_What the task requires_: Word for word, repeat the data; no picture should appear in the result.

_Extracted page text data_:
#####

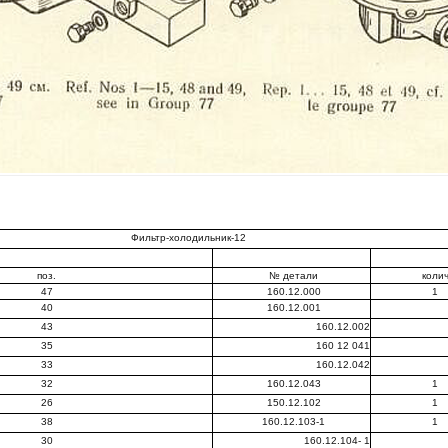
Фильтр-холодильник-12
поз.
№ детали
коли
47
160.12.000
1
40
160.12.001
43
160.12.002
35
160 12 041
33
160.12.042
32
160.12.043
1
26
150.12.102
1
38
160.12.103-1
1
30
160.12.104- 1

#####

_Output of the task_:
Фильтр-холодильник-12
поз.
№ детали
коли
47
160.12.000
1
40
160.12.001
43
160.12.002
35
160 12 041
33
160.12.042
32
160.12.043
1
26
150.12.102
1
38
160.12.103-1
1
30
160.12.104- 1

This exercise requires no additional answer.